36 This ground of appeal is not made out.
Ground 3
37 The applicant submitted that the individual sentences were manifestly excessive both when considered objectively and after taking into account the particular subjective features of this case.
38 For the s 29B offence the sentencing judge is said to have chosen a starting point, before a discount for the plea of guilty, of two thirds of the maximum penalty. For the s 135.1(5) offences the starting point is said to have been 87 per cent of the maximum before the same discount is applied. The overall non-parole period is, as already discussed, 2 years and 8 months.
39 These contentions are to be compared with, or considered in the light of, the following considerations. First, the offending persisted over a period of approximately 28 years. Secondly, the sum of $203,000 is not inconsiderable and was obtained in the course of a premeditated scheme involving a false identity. Thirdly, the offences did not cease until the applicant was detected.

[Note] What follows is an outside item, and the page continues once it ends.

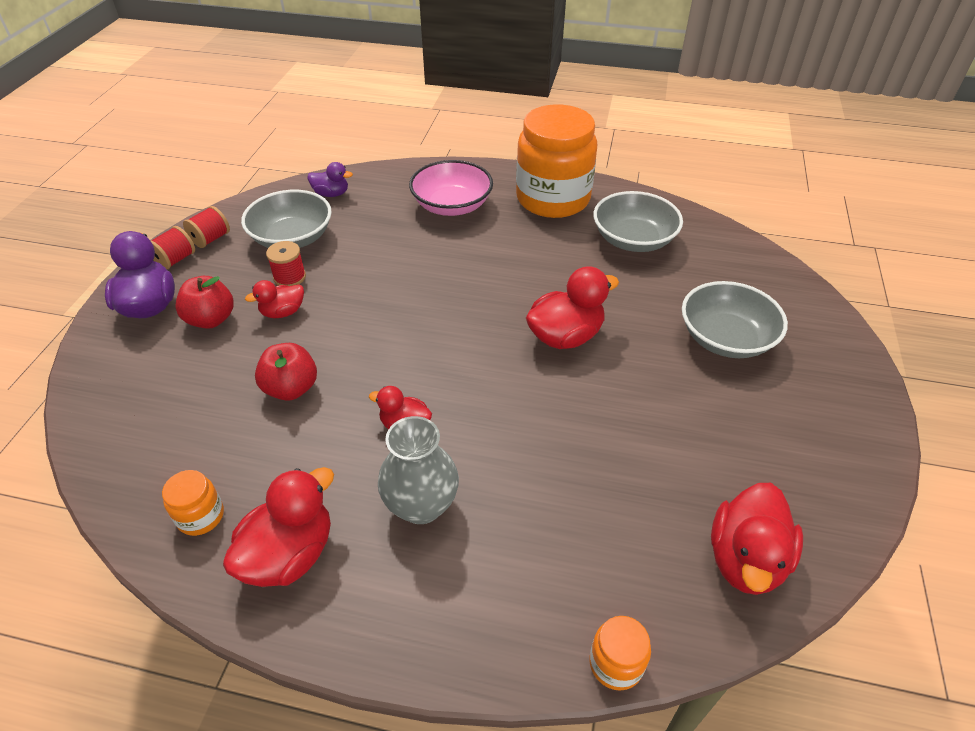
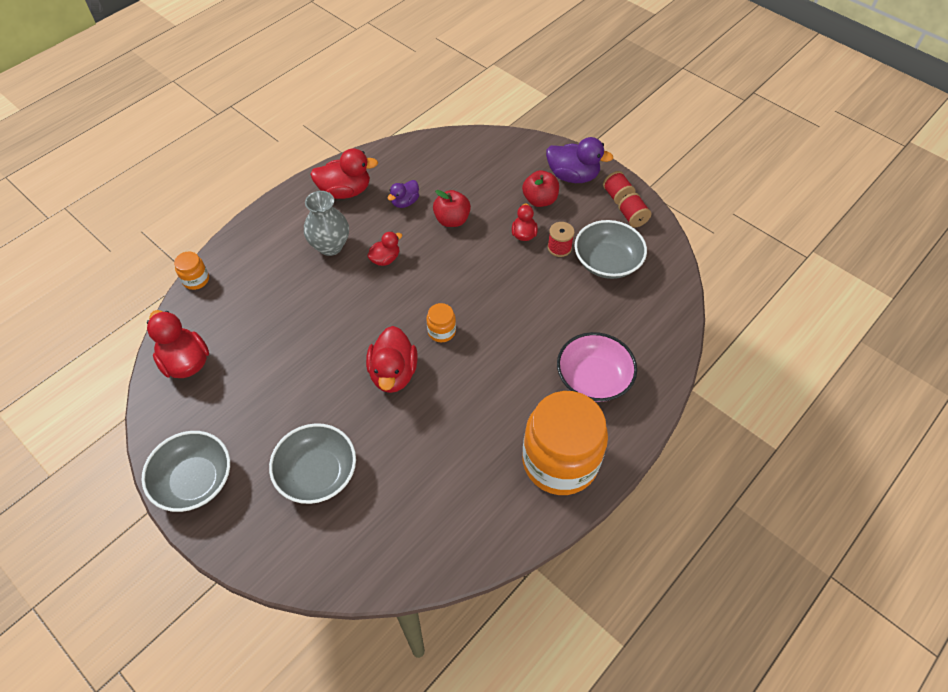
camera: 120 degrees right, 10 degrees up
(201, 516) = (392, 167): orange jar -> orange jar (441, 331)
(289, 554) = (345, 191): red duck -> red duck turned 75 degrees counterclockwise
(331, 194) = (657, 303): purple duck -> purple duck (405, 202)
(633, 239) = (464, 489): grey bowl -> grey bowl (194, 480)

40 The Crown emphasised the line of authorities that underscores the heavy penalties that those who defraud the social welfare system might expect to encounter. See, for example, R v Sopher (1993) 70 A Crim R 570; R v Hinton [2002] NSWCCA 405, (2002) 134 A Crim R 286; R v Purdon (Court of Criminal Appeal, 27 March 1997, unreported). The importance of general deterrence when sentencing for offences of this type has also been emphasised: see R v Keir [2004] NSWCCA 106; Bick v R [2006] NSWCCA 408 at [16]; R v Purdon (supra).

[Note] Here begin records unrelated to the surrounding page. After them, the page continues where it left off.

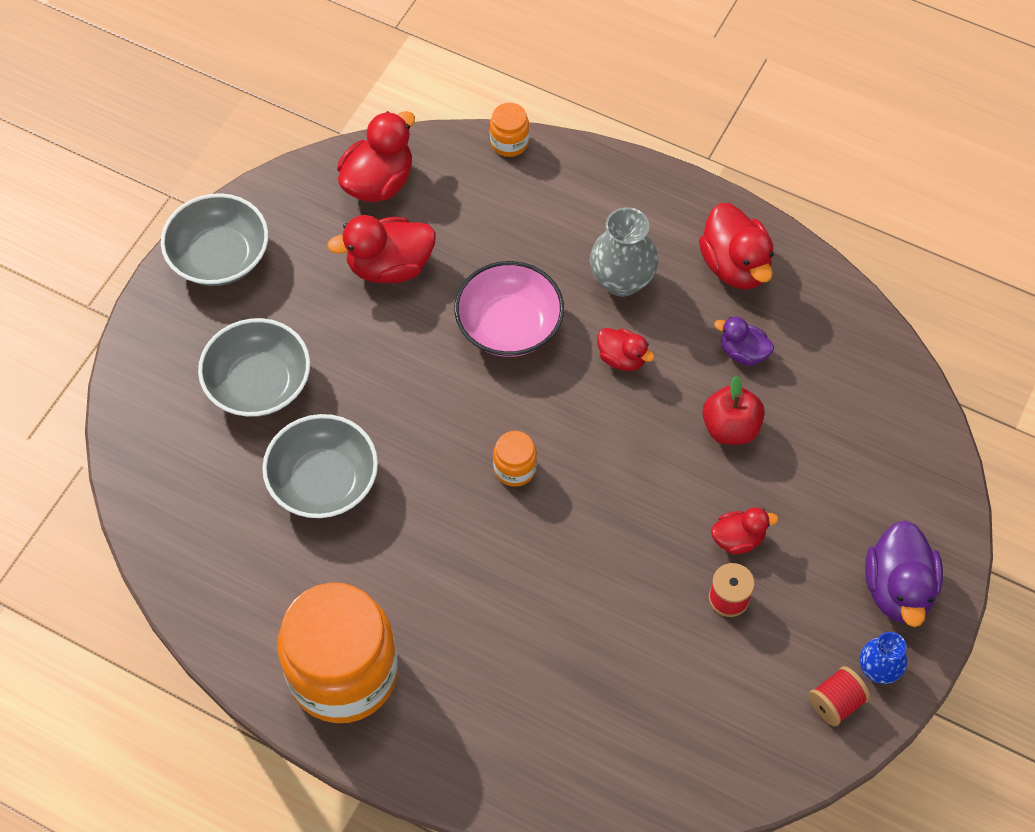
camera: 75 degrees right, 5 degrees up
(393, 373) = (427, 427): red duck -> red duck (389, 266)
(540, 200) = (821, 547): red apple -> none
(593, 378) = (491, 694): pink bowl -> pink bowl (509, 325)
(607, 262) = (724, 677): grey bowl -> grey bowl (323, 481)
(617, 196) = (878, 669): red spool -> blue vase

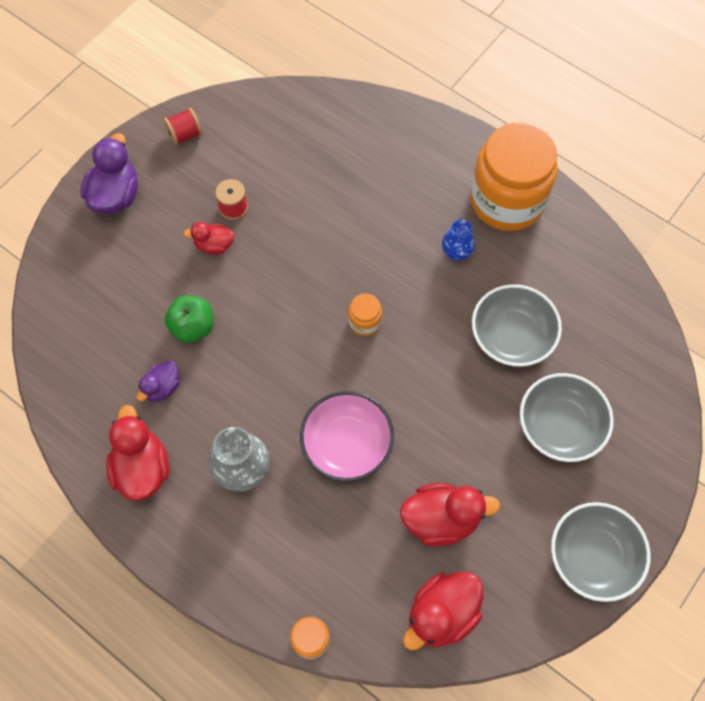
camera: 170 degrees left, 5 degrees up
(622, 358) = (261, 398): red duck -> none
(730, 428) = (193, 327): red apple -> green apple
(743, 352) = (162, 387): purple duck -> purple duck turned 90 degrees clockwise
(878, 669) = (150, 149): blue vase -> blue vase (456, 252)

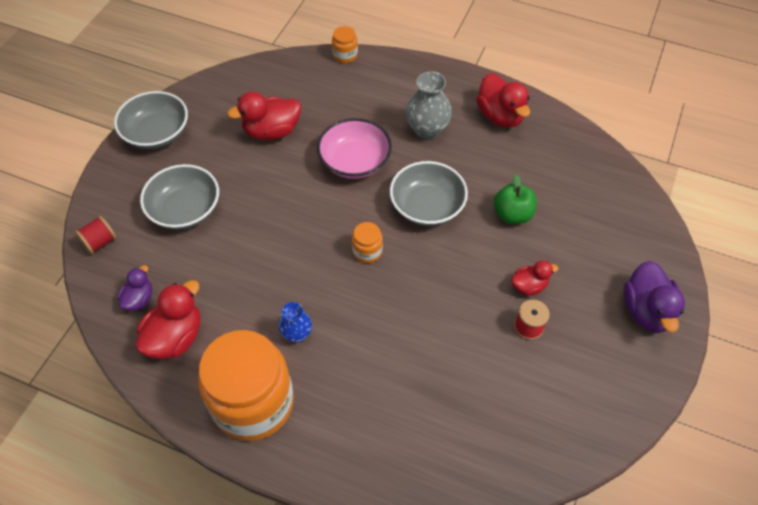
camera: 165 degrees right, 10 degrees down
(162, 387) = (513, 167): purple duck -> purple duck (139, 299)
(185, 135) = (617, 394): red spool -> red spool (100, 242)
(442, 614) = (261, 83): red duck -> red duck (175, 337)
(512, 336) = (233, 269): grey bowl -> grey bowl (427, 206)

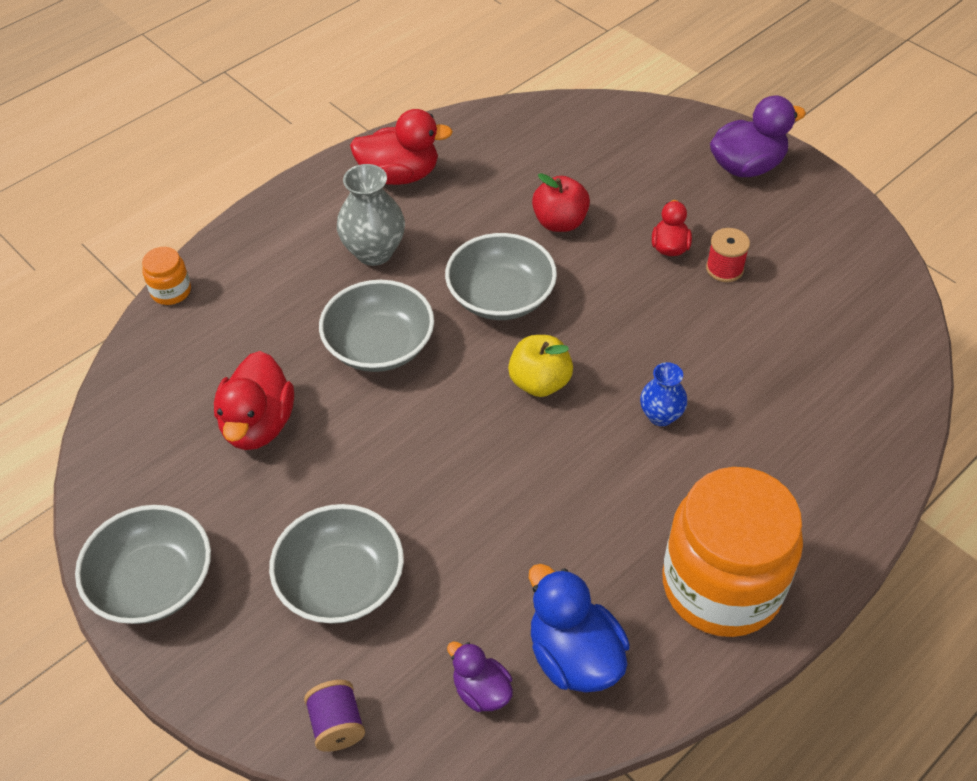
camera: 65 degrees left, 5 degrees down
(100, 242) = (337, 725): red spool -> purple spool
(175, 337) = (574, 656): red duck -> blue duck
(297, 334) = (634, 502): blue vase -> blue vase (660, 416)
(355, 161) = (379, 346): pink bowl -> grey bowl
(367, 251) = (540, 382): orange jar -> yellow apple
(512, 214) = (560, 222): green apple -> red apple
(646, 311) = (746, 166): purple duck -> purple duck turned 45 degrees counterclockwise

41 The Crown also submitted that the applicant's attention to the individual sentences imposed and their relevant starting points should yield as a matter of importance to the overall sentence that was actually imposed: Rutkowskyj v R [2008] NSWCCA 10; SZ v R [2007] NSWCCA 19, (2007) 168 A Crim R 249; cf TYN v R [2009] NSWCCA 146 at [34].

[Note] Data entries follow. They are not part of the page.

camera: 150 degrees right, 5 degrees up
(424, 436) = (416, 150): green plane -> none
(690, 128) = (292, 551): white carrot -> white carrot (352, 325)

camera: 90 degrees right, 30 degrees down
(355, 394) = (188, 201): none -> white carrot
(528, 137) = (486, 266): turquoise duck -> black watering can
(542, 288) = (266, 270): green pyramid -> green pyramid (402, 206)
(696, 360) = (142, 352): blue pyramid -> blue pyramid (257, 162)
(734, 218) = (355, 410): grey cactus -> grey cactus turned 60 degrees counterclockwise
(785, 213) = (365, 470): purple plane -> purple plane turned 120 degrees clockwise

42 In my view the sentences imposed by his Honour were within the range of sentences imposed for like offences. The sentences were not in any sense outside what might be expected to apply in cases involving the level of systematic and repeated deception that was the hallmark of the present offences. Comparison with cases such as Bick v R (supra) and Charkawi v R [2008] NSWCCA 159 makes this clear. Having regard to the principle of totality I observe again that the complete absence of any accumulation of the sentences imposed for the individual offences amounted to a significant amelioration of the sentences overall.
43 The sentences imposed by his Honour were not manifestly excessive. This ground of appeal is not made out.
Orders
44 In my opinion, leave to appeal should be granted but the appeal should be dismissed.